● Excerpted passage:
▽
Sorry, was busy working on getting out a new CS release of 1.1.5 the past 4 or 5 days..

Taking a look at the logs. some of these are issues causing problems, just notes

1. You are using NFS to mount to external storages. This isn't a recommended way to use external storage, but I know something you have to use what is available. NFS can be unreliable in the case where updates
can be slower and disk corruptions base on how NFS caching can work can occur more that EXT mounted storages. I also see that you have both all pms setting with the same mounts for for the dbroots. This also can cause data corruption when you have multiple nodes mounted to the same disk at the same time.
2. interesting pm1 status - generally points to a network issue, but in this case, procmgr pinging on own server. no sure why that would be shoing DEGRADED status.
△
● Brief A: In the forum post, what release had the writer been busy getting out for the past four or five days?
● Brief B: Quote the forum post between "2. interesting pm1" and "shoing DEGRADED status.", inclusive.
● Brief C: Extend the forum post about NFS-mounted storage, picking up after its final sentence.
The records that follow are not needed for anything here.

● Entries shown:
▽
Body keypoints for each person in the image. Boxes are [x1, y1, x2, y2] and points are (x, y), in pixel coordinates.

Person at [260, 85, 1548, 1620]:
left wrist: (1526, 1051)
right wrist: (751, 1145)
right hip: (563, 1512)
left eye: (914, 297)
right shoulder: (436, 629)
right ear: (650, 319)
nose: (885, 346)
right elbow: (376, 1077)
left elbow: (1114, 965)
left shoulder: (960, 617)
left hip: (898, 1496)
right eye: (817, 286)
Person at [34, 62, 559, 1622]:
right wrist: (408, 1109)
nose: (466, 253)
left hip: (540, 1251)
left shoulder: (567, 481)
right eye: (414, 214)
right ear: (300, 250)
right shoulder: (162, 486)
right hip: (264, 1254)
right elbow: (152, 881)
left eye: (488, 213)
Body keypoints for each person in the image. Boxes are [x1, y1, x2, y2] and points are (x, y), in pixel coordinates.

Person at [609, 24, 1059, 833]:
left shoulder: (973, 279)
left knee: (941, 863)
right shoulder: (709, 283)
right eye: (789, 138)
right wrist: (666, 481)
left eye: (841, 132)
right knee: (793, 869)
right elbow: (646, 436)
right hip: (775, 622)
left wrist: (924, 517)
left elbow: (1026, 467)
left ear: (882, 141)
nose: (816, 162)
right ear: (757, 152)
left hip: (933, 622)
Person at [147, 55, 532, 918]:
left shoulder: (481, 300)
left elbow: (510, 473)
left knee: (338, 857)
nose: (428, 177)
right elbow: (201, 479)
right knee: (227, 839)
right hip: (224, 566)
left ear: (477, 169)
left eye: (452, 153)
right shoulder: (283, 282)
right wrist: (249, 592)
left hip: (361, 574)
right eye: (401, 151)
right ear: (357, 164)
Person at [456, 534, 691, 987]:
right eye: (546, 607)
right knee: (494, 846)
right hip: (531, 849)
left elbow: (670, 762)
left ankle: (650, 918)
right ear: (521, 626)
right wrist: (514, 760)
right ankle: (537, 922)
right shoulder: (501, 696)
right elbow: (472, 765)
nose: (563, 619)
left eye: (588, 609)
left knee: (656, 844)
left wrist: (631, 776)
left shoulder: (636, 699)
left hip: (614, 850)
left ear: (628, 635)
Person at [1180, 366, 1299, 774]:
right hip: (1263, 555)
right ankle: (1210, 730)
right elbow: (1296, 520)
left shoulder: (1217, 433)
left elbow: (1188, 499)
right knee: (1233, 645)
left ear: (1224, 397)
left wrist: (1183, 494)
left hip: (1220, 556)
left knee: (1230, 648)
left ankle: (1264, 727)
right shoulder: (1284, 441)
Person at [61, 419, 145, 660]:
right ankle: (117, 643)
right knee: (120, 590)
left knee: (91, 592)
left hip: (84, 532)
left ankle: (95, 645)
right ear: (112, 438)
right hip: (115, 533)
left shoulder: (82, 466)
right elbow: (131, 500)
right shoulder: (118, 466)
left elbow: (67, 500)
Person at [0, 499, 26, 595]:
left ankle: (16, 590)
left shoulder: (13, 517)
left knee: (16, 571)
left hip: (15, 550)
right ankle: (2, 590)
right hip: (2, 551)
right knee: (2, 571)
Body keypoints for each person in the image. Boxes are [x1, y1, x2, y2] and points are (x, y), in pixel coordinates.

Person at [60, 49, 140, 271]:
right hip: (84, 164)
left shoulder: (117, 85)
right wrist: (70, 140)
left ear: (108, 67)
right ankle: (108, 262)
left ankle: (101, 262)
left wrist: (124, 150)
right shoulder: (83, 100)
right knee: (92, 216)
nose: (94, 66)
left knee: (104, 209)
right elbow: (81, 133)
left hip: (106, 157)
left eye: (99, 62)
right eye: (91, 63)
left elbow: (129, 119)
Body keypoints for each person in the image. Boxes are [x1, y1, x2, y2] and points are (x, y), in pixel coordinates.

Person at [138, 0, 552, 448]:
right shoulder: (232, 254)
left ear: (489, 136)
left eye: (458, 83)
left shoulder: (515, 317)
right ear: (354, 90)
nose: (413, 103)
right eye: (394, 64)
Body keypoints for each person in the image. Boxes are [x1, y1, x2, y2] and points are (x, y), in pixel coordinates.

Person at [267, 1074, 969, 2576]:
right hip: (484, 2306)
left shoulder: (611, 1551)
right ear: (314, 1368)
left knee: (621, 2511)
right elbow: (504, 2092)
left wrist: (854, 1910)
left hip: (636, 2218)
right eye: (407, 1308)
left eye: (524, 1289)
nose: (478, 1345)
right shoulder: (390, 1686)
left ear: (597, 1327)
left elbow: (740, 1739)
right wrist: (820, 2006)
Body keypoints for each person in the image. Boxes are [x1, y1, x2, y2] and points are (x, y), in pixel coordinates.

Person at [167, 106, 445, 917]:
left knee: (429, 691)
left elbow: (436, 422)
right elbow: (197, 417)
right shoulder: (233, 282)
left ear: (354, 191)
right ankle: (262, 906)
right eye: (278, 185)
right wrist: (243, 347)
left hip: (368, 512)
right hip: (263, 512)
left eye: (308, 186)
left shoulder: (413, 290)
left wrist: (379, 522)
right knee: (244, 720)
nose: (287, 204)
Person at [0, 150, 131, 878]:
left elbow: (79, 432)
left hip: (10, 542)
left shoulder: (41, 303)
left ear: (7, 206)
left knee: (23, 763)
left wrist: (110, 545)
△
● Result A: A new CS release of 1.1.5.

● Result B:
2. interesting pm1 status - generally points to a network issue, but in this case, procmgr pinging on own server. no sure why that would be shoing DEGRADED status.

● Result C:
be curious if you ran a ping test on pm1 to itself and see if it reports on data loss or failures
3. this critical log isnt good from pm1. point to a possible DBRM corruption, which is files that reside on dbroot #1
Jun 12 06:26:14 ip-172-31-0-155 ProcessManager[5075]: 14.642043 |0|0|0| C 17 CAL0000: getDBRMData: DBRM data files error, current file exist without OIDBitmapFile
Jun 12 06:26:18 ip-172-31-0-155 controllernode[6350]: 18.404190 |0|0|0| C 29 CAL0000: Extent Map not empty and /usr/local/mariadb/columnstore/data1/systemFiles/dbrm/oidbitmap no
t found. Setting system to read-only
So there is a loss of DBRM data files, this is what you have on your system. There is no oidbitmap file, which it what the critical logs is reporting. cant say if this is NFS related to something else and these files cant be recreated.. If you perform maintenance backups, then it can be recovered from there.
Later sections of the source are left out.